START Reading passage
Who is Mina Corp and why is the U.S. government doing business with it?  Last week Andrew Higgins and Walter Pincus at the Washington Post wrote an article highlighting the U.S. military’s connection with this fairly mysterious company.  The Subcommittee on National Security and Foreign Affairs of the U.S. House of Representatives’ Committee on Oversight and Government Reform is investigating the contracts awarded to Mina Corp and its associated form Red Star Enterprises and is expected to publish a report on its findings sometime this month.  While we wait for the report from Congressional investigators, let’s take a closer look at risks such secrecy poses for our integrity and national security.

Mina Corp Ltd and Red Star Enterprises are registered in Gibraltar, which is a secrecy jurisdiction.  These jurisdictions, sometimes also referred to as tax havens, can be used to facilitate tax evasion, money laundering, and other illegal activities.  The secrecy services Gibraltar and other jurisdictions provide prevent tax authorities in the United States, for example, from finding out who owns the company and how much its financial accounts contain.  Why is the U.S. government giving $3 billion in tax payer money to a company that has at least positioned itself to avoid coming under (some) U.S. business and taxation regulations?

If the Defense Department’s goal truly is “maximum transparency”, as it should be, then it should require — and publish — the beneficial owners of all companies to which it awards contracts.  Withholding such information prevents the media and civil society groups from adequately fulfilling their role as monitors of government activity, which is vital for democracy.  In no way would this harm national security or the particular missions in Iraq and Afghanistan, in the case of Mina Corp.  The beneficial owners of these companies are not the commercial equivalent of al-Qaeda operatives that have turned!  Fuel supplied by Mina Corp for the U.S. government needs protecting, not the names of the people making (I would imagine) millions of dollars from American taxpayers.
END Reading passage
START Data extract
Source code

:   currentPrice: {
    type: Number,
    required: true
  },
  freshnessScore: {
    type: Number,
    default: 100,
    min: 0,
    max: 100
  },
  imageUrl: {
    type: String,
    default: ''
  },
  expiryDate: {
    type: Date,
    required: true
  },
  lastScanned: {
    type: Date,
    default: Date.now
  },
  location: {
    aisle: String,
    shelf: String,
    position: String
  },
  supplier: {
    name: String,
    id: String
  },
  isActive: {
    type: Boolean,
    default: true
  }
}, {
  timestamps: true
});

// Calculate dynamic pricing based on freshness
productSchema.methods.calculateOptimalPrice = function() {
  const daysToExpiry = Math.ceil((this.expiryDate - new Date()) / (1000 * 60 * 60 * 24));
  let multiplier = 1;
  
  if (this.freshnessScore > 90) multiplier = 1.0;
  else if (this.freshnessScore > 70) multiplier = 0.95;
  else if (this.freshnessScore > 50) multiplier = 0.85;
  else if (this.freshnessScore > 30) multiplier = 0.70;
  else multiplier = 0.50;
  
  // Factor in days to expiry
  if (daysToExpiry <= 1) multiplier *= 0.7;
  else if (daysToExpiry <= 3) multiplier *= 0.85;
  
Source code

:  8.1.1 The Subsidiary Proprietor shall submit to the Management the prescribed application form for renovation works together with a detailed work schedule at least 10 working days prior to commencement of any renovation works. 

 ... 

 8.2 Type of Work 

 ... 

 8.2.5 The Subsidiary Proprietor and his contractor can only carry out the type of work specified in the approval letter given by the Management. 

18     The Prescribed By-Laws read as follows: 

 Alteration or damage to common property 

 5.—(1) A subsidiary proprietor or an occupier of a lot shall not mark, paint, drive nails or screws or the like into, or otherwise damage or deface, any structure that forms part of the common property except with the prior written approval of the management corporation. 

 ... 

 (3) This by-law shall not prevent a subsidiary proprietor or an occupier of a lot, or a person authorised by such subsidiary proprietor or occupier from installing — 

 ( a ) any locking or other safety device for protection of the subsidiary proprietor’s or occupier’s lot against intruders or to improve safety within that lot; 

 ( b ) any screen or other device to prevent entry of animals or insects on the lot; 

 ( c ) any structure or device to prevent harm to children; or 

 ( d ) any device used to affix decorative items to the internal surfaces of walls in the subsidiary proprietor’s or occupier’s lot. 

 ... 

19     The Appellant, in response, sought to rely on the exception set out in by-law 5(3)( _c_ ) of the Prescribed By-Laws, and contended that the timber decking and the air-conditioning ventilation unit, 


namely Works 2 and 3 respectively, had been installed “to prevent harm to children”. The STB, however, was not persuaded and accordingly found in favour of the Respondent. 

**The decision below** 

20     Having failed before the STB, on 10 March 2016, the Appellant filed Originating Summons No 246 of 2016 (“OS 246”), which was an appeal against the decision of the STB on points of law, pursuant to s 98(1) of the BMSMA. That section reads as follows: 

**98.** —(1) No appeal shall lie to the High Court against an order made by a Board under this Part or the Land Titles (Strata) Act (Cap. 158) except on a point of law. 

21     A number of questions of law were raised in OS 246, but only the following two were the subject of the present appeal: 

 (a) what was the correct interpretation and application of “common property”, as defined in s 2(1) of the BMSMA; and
END Data extract
To do » Reproduce the Mina Corp piece above word for word, from its opening question through its final sentence.

Result for this task »
Who is Mina Corp and why is the U.S. government doing business with it?  Last week Andrew Higgins and Walter Pincus at the Washington Post wrote an article highlighting the U.S. military’s connection with this fairly mysterious company.  The Subcommittee on National Security and Foreign Affairs of the U.S. House of Representatives’ Committee on Oversight and Government Reform is investigating the contracts awarded to Mina Corp and its associated form Red Star Enterprises and is expected to publish a report on its findings sometime this month.  While we wait for the report from Congressional investigators, let’s take a closer look at risks such secrecy poses for our integrity and national security.

Mina Corp Ltd and Red Star Enterprises are registered in Gibraltar, which is a secrecy jurisdiction.  These jurisdictions, sometimes also referred to as tax havens, can be used to facilitate tax evasion, money laundering, and other illegal activities.  The secrecy services Gibraltar and other jurisdictions provide prevent tax authorities in the United States, for example, from finding out who owns the company and how much its financial accounts contain.  Why is the U.S. government giving $3 billion in tax payer money to a company that has at least positioned itself to avoid coming under (some) U.S. business and taxation regulations?

If the Defense Department’s goal truly is “maximum transparency”, as it should be, then it should require — and publish — the beneficial owners of all companies to which it awards contracts.  Withholding such information prevents the media and civil society groups from adequately fulfilling their role as monitors of government activity, which is vital for democracy.  In no way would this harm national security or the particular missions in Iraq and Afghanistan, in the case of Mina Corp.  The beneficial owners of these companies are not the commercial equivalent of al-Qaeda operatives that have turned!  Fuel supplied by Mina Corp for the U.S. government needs protecting, not the names of the people making (I would imagine) millions of dollars from American taxpayers.